→ **What is expected**: Quote every line of the records below word for word, keeping the same order.

→ **Entries drawn from a collection**:
- Opening Delimiter -

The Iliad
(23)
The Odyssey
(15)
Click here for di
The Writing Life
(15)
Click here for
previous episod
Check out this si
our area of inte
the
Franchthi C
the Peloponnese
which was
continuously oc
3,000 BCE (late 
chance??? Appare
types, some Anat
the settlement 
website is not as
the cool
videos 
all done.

- Closing Delimiter -

→ **Result of the exercise**:
The Iliad
(23)
The Odyssey
(15)
Click here for di
The Writing Life
(15)
Click here for
previous episod
Check out this si
our area of inte
the
Franchthi C
the Peloponnese
which was
continuously oc
3,000 BCE (late 
chance??? Appare
types, some Anat
the settlement 
website is not as
the cool
videos 
all done.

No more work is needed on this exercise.